*** GIVEN PASSAGE Section Begins ***
Inbound_marketing_metrics

Inbound marketing is a comprehensive data driven approach to marketing that turns visitors into leads, and eventually customers. Keeping tabs of key metrics is essential to measure success and drive strategy. In regards to measuring analytics, you’ve probably heard that you should watch analytics on a month-to-month basis. This is true in terms of tracking trends, however, it is also important to monitor them on a weekly basis to ensure everything is performing properly and there aren’t any breaks in your implementation. Below are five inbound marketing metrics you should be tracking on a weekly basis.

1. Website Visits

Simply put, the number of site visits measures people who visit your site during a given period of time. This is a great metric to measure month-to-month for patterns, however, it can also be a good indicator of whether or not your inbound tactics are working. If you aren’t getting people to your site, people aren’t seeing your site content, and there is clearly a missing component in your marketing efforts whether it be failed social media promotion, not providing content your audience wants to read in emails, a broken link, etc. There are many other reasons people may not be getting to your site, but figure out what those reasons are so that you aren’t missing out on potential customers due to situations in your control.

visits

This metric can easily be measured through free tools, like Google Analytics, so there’s no reason to not monitor it. For more robust monitoring that shows how traffic converts to leads and ultimately customers, HubSpot is a fantastic tool for analytics.

2. Visitor to lead conversion 

One of the most important things to track on the site is visitor to lead conversion.  Visitor to lead conversion (VTL) is the number of visitors who not only visit the page, but also complete a specific conversion action, whether it’s clicking on a call-to-action (CTA), form, or any offer you put on your site for conversion purposes. Having solid landing pages increase your odds that visitors will convert to leads, and eventually customers. Watching your VTL allows you to see what is and is not working on your landing pages. Ask questions like “are our offers compelling for the reader?” “Are our CTAs placed correctly and do they convey a clear action the visitor should take?” If your weekly VTL is down, be sure to check up on these and test which messaging and format works best for your company and resonates with your visitors.
*** GIVEN PASSAGE Section Ends ***
> EXPLORE THE MATERIAL:
• 1. Write out the passage on inbound marketing metrics word for word, starting at "One of the most" and ending at "with your visitors.".
• 2. In the inbound marketing metrics passage, which free tool is named as an easy way to measure website visits?
• 3. Carry on the passage about inbound marketing metrics from the point where it stops.
*** DATASET EXCERPT Section Begins ***
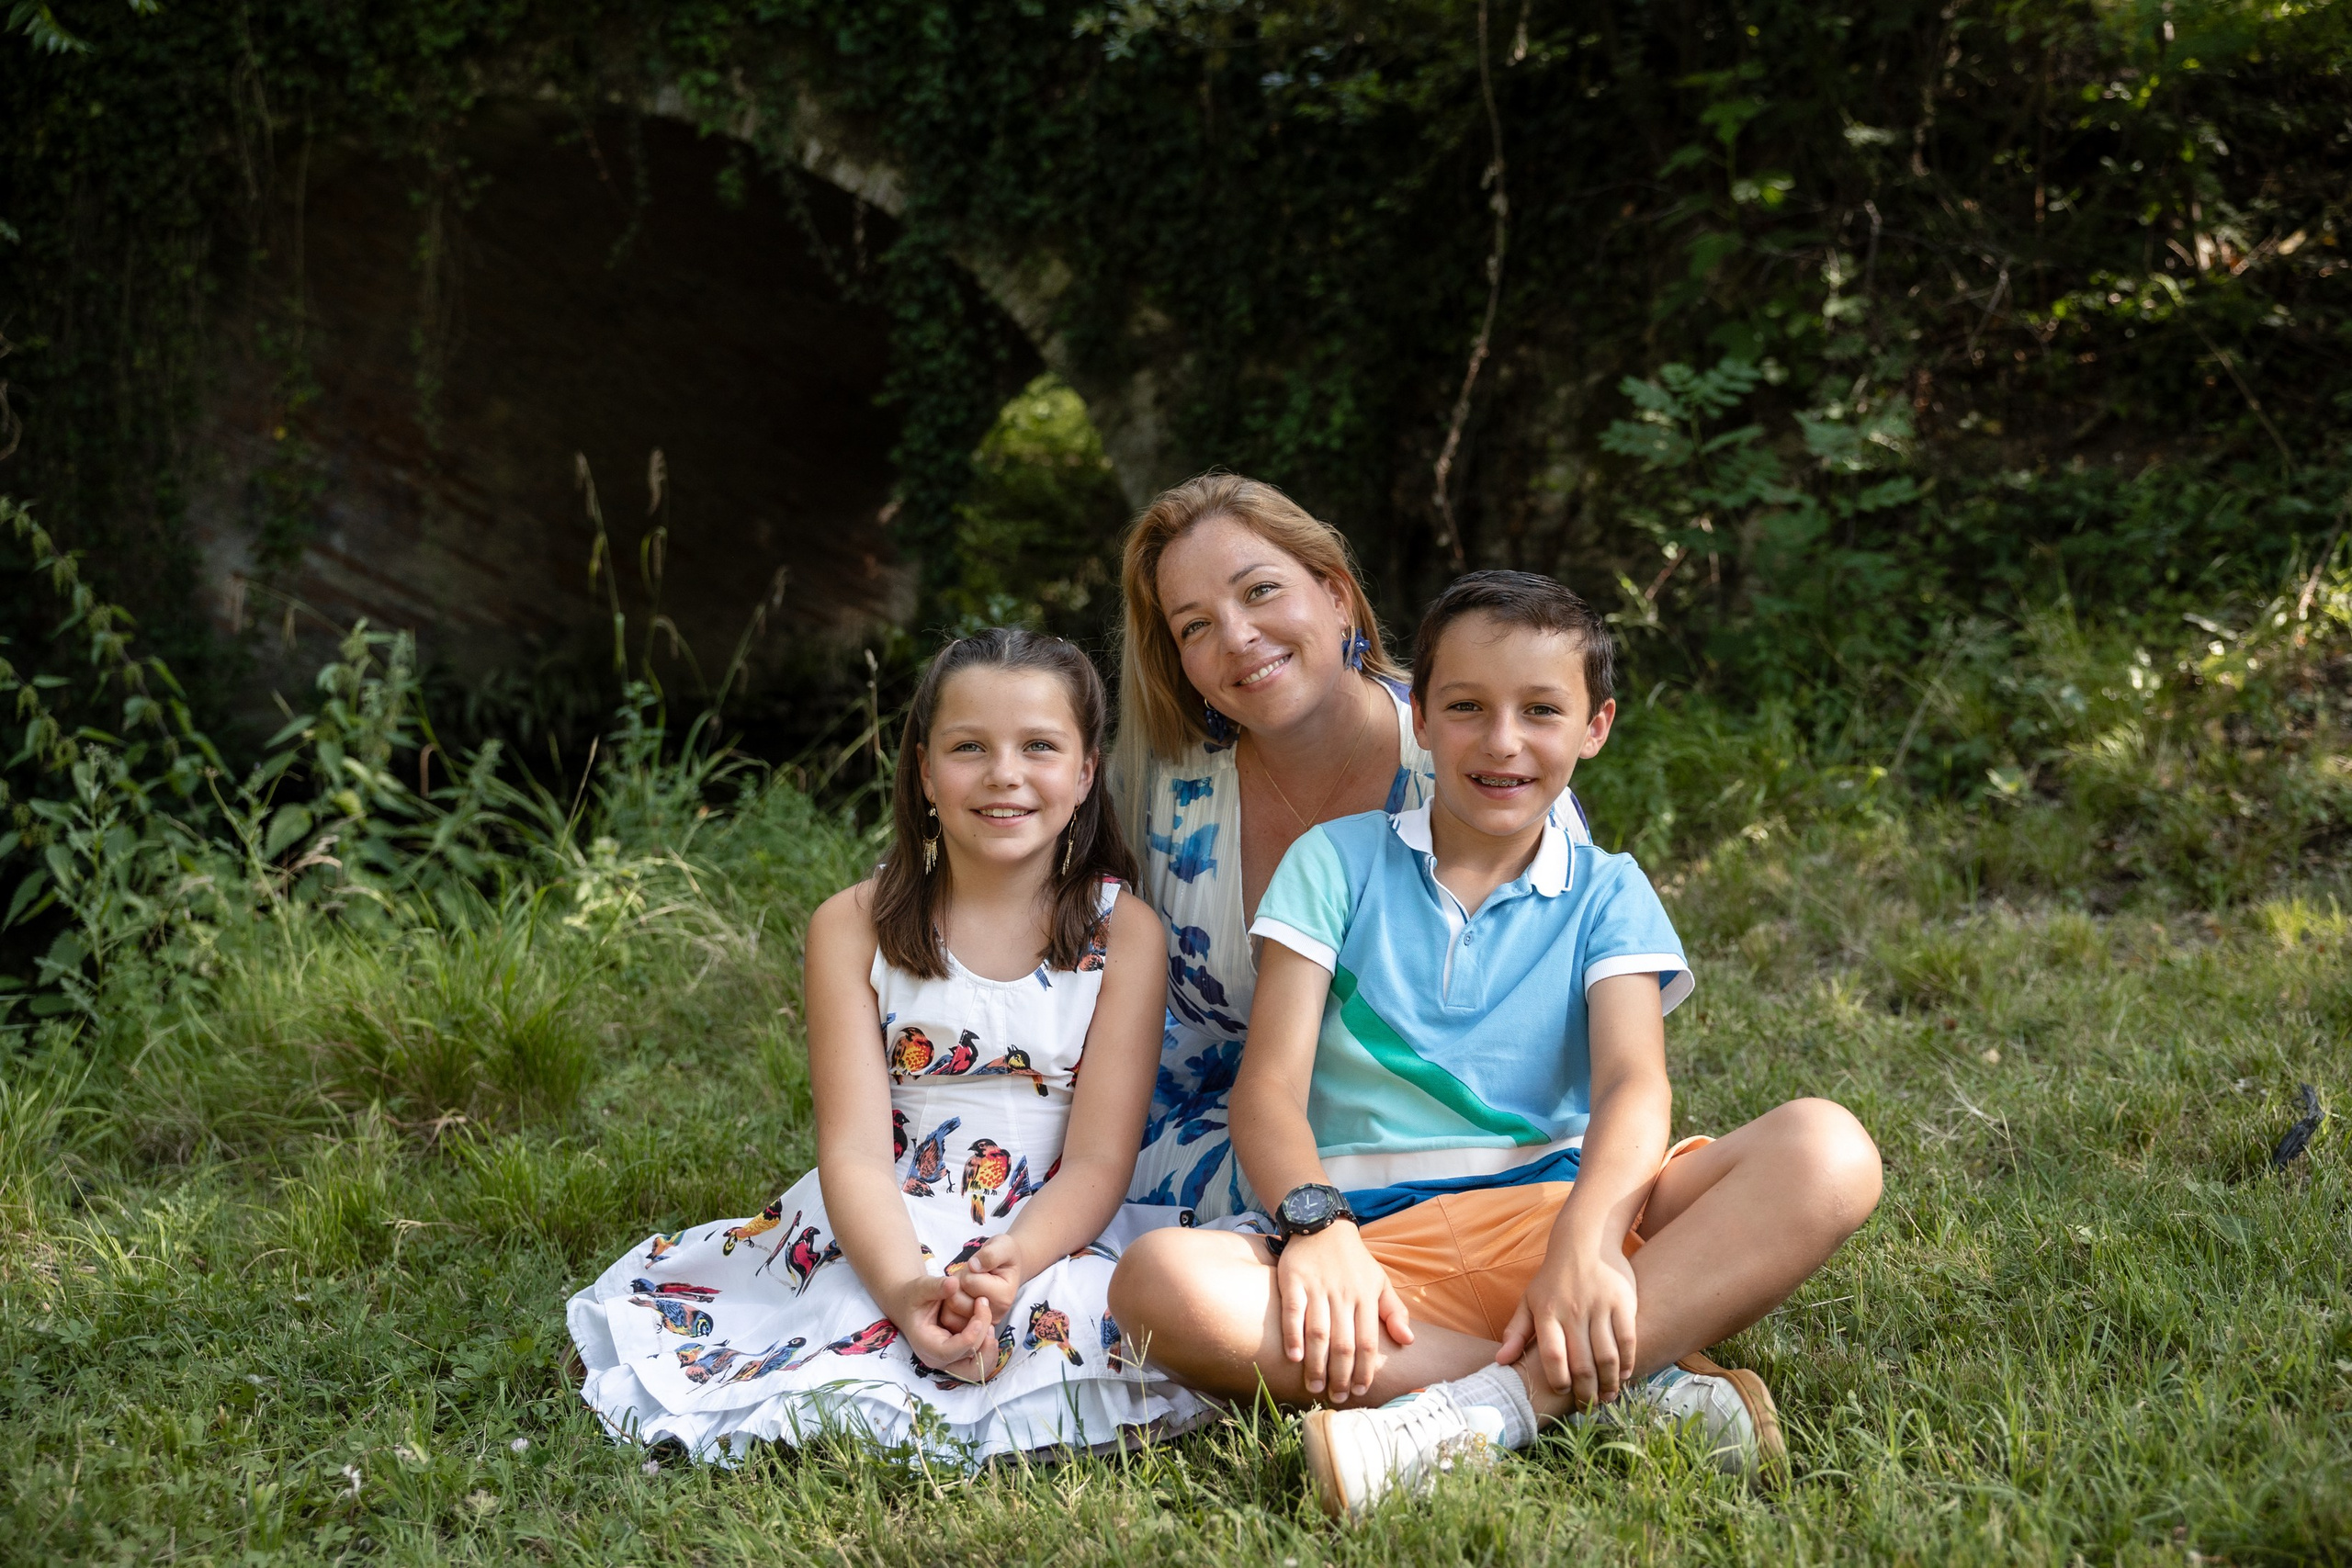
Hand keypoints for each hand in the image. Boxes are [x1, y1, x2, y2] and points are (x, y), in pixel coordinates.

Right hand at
*** DATASET EXCERPT Section Ends ***
> REPLIES:
• 1.
One of the most important things to track on the site is visitor to lead conversion.  Visitor to lead conversion (VTL) is the number of visitors who not only visit the page, but also complete a specific conversion action, whether it’s clicking on a call-to-action (CTA), form, or any offer you put on your site for conversion purposes. Having solid landing pages increase your odds that visitors will convert to leads, and eventually customers. Watching your VTL allows you to see what is and is not working on your landing pages. Ask questions like “are our offers compelling for the reader?” “Are our CTAs placed correctly and do they convey a clear action the visitor should take?” If your weekly VTL is down, be sure to check up on these and test which messaging and format works best for your company and resonates with your visitors.

• 2. Google Analytics

• 3.
Visitor_to_lead

For tracking VTL, a platform like Hubspot can give you detailed conversion insights to help improve your marketing and is definitely worth the investment.

3. Website Engagement

So you’ve gotten people to your site, your marketing efforts are working, but what do your visitors do once they are on the site? It’s not enough to just count the visit as a success. You need to monitor bounce rate, time on site, page views, the path they follow throughout your site, etc. This is where you analyze the content to figure out where your visitors are spending their time, what grabs their attention and what they are curious about so that you can best optimize from there. The best part is that it’s simple to obtain these metrics.

site_engagement

Using a tool like Google Analytics will provide you with the necessary information needed to monitor engagement, assess the results, and formulate a strategy based off those findings.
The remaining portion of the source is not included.